Плисецкая… Красивая, дерзкая, породистая. Ее лицо меня всегда волновало и завораживало. В нем было что-то текучее и одновременно острое, щучье, но невероятно привлекательное. Не любить Плисецкую – это я вообще не понимаю.
Моя несдержанность на язык не раз играла со мной злую шутку. Я, как наивный абориген, делился с кем-то своими идеями, которые в скором времени провозглашались открытиями совершенно других людей.
Однажды Ф.Г. Раневская на вопрос критика Н.А. Крымовой, почему она так часто переходила из одного театра в другой, ответила: «Искала святое искусство». – «Нашли?» – «Да, – ответила Фаина Георгиевна, – в Третьяковской галерее!»
Когда я купил квартиру в Петербурге, Фрейндлих решила прийти на нее посмотреть. … Вердикт Алисы оказался, как всегда, не в бровь, а в глаз. Оглядев мои апартаменты, она вынесла краткий, безжалостный приговор: «Это не квартира, а кабина лифта». Кровать на всю комнату. Над ней – единственное украшение этого «дома» – моя фотография в позе Меркурия, сделанная Л. Т. Ждановым. «Гениально», – почти мрачно промолвила Алиса, разглядывая огромное изображение 120 × 70 см. И тут же добавила: «Но нескромно…» Мы одновременно залились смехом.
При встрече Неёлова мне и говорит, да так взволнованно: «Коля, я вообще не понимаю, как вы это делаете?! То, как вы спиной стояли, обнимая колонну, об этом надо писать книги. Чаще всего на сцене я вижу бездарные спины. А это просто Микеланджело, такой монолог! Ваши руки на колонне забыть невозможно!»
Самым страшным испытанием среди занятий для меня оказался велотренажер. Тяжело было не педали крутить, а сидеть на нем, от боли слезы текли. Увидев кровавые синяки на моей тощей «пятой точке», доктора изумились. Мне тут же купили специальные шортики с подушкой на заднице. Я почувствовал, что жизнь налаживается…
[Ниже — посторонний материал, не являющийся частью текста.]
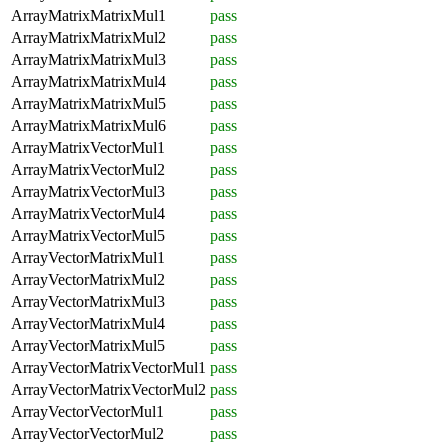
ArrayMatrixMatrixMul1
pass
ArrayMatrixMatrixMul2
pass
ArrayMatrixMatrixMul3
pass
ArrayMatrixMatrixMul4
pass
ArrayMatrixMatrixMul5
pass
ArrayMatrixMatrixMul6
pass
ArrayMatrixVectorMul1
pass
ArrayMatrixVectorMul2
pass
ArrayMatrixVectorMul3
pass
ArrayMatrixVectorMul4
pass
ArrayMatrixVectorMul5
pass
ArrayVectorMatrixMul1
pass
ArrayVectorMatrixMul2
pass
ArrayVectorMatrixMul3
pass
ArrayVectorMatrixMul4
pass
ArrayVectorMatrixMul5
pass
ArrayVectorMatrixVectorMul1
pass
ArrayVectorMatrixVectorMul2
pass
ArrayVectorVectorMul1
pass
ArrayVectorVectorMul2
pass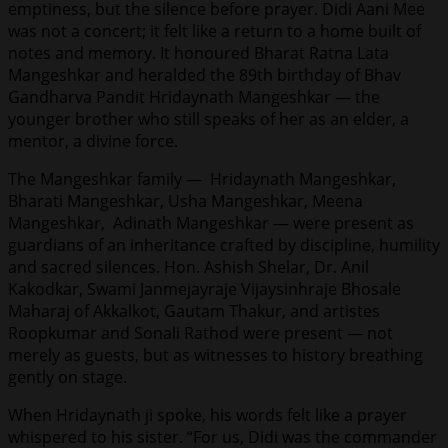
emptiness, but the silence before prayer. Didi Aani Mee
was not a concert; it felt like a return to a home built of
notes and memory. It honoured Bharat Ratna Lata
Mangeshkar and heralded the 89th birthday of Bhav
Gandharva Pandit Hridaynath Mangeshkar — the
younger brother who still speaks of her as an elder, a
mentor, a divine force.
The Mangeshkar family — Hridaynath Mangeshkar,
Bharati Mangeshkar, Usha Mangeshkar, Meena
Mangeshkar, Adinath Mangeshkar — were present as
guardians of an inheritance crafted by discipline, humility
and sacred silences. Hon. Ashish Shelar, Dr. Anil
Kakodkar, Swami Janmejayraje Vijaysinhraje Bhosale
Maharaj of Akkalkot, Gautam Thakur, and artistes
Roopkumar and Sonali Rathod were present — not
merely as guests, but as witnesses to history breathing
gently on stage.
When Hridaynath ji spoke, his words felt like a prayer
whispered to his sister. “For us, Didi was the commander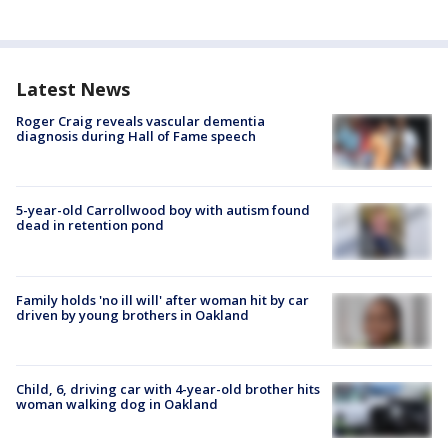
Latest News
Roger Craig reveals vascular dementia
diagnosis during Hall of Fame speech
5-year-old Carrollwood boy with autism found
dead in retention pond
Family holds 'no ill will' after woman hit by car
driven by young brothers in Oakland
Child, 6, driving car with 4-year-old brother hits
woman walking dog in Oakland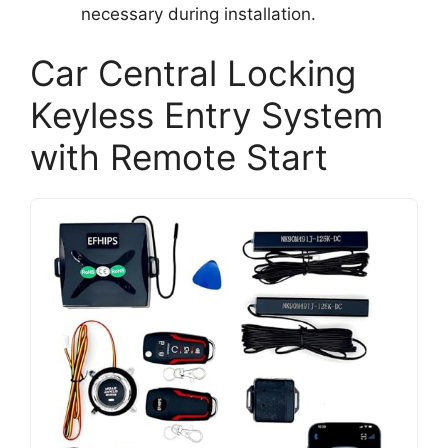
necessary during installation.
Car Central Locking
Keyless Entry System
with Remote Start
В течение дня к моему прооперированному колену было привязано устройство, напоминавшее грелку. К нему вел шланг, опущенный в большое ведро, которое я должен был постоянно носить с собой. В ведре лед с водой. Когда «грелка» нагревалась, я поднимал ведро, в «грелку» заливалась новая порция холодной воды, охлаждавшей колено. Мы все с этими ведрами на костылях и ходили – сначала очень неудобно, потом привыкаешь.
Перед выпиской медсёстры Сильве и Рене подарили мне шприц. На нем фломастером они написали свои имена и дату: 18.12.03, то есть 18 декабря 2003 года, дату выписки. Напоследок обломили у этого шприца «носик». Сказали, есть такая примета, чтоб не было дороги обратно, в клинику. Теперь шприц у меня дома лежит на видном месте, в назидание, чтобы я не забывал, что такое по-настоящему плохо.
У доброты, как и у любви, было много языков, но в основе всего этого лежало одно - небезразличие.
Мне упорно казалось, что однажды Савицкий случайно ввалился в мою жизнь и под настроение решил в ней остаться. Должно быть, понравилось.